Jules decides to T.P. the skater kids’ house for revenge, but because everyone knew that’s what she’d want to do, they show up in her house wearing black. And, in Laurie’s case, an eighties roller-skating outfit. The repeated suggestion that Jules is predictable bothers her, which is understandable because that is an incredibly annoying thing to be told. It will only ever be heard as “boring,” so that’s how she feels. In an attempt to break the mold, Jules decides to have mouth guard sex with Grayson. It appears that she used her mouth guard as a sort of removable chastity belt of the mouth until this point, but all bets are off now that everyone thinks she’s so dull. After they have sex, Jules sneaks off to find a sleeping (and naked!) Tom, and beckons him to head out on the T.P. mission, just the two of them.

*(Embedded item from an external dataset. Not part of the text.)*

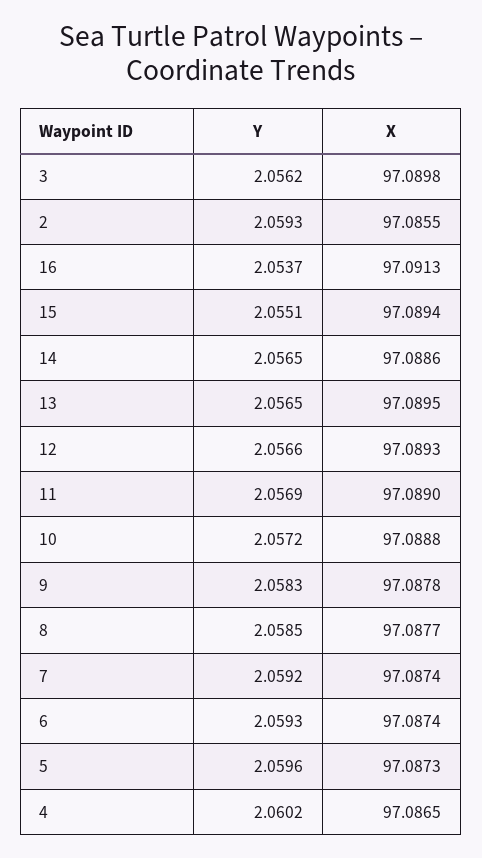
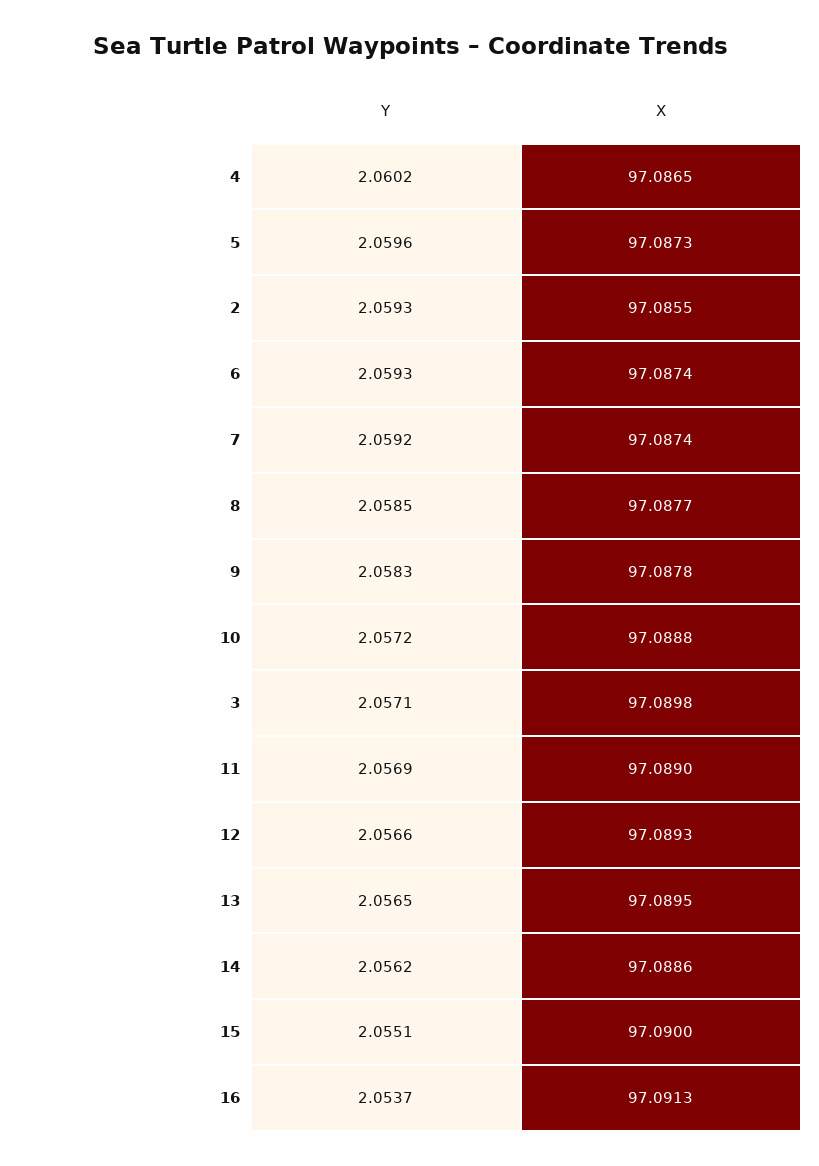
Y, 3: 2.0562 -> 2.0571
X, 15: 97.0894 -> 97.09
Y, 14: 2.0565 -> 2.0562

Laurie finds Jules and Tom sneaking off and joins in on the mission, having given Jules what she says is the address to one of the skater boys’ homes. (This is a poorly distributed revenge tactic.) They carry out a truly magnificent, improbable T.P. job — Jules, hilariously, yelling “REVENGEANCE IS MINE!” — and finish just as a cop car pulls up. Laurie runs off to avoid her third strike against the law, Tom offers to “create a distraction” and gets himself tasered, and Jules is forced to fend for herself. She sneezes, though, and gets caught in the light.

It isn’t a cop, but Grayson, dressed as one. It wasn’t the skater boys who sharked Jules’s car, it was him. He even gave a fake address — the empty house is one of Jules’s real estate listings. Jules, top-notch real estate agent to nobody, doesn’t recognize the place. Everyone she loves shows up to surprise her (even her ex-husband, awkward!), and it really is a fairy tale. A beautiful, touching, toilet-paper-covered fairy tale. Grayson gets down on one knee and proposes, and Jules is speechless. For Jules, anyway. She manages to say yes, and to tell him how happy he makes her. Then they kiss in front of everyone, and it’s completely perfect. They later “re-create” a romantic mountaintop proposal in front of the green screen, but even that can’t touch the real thing.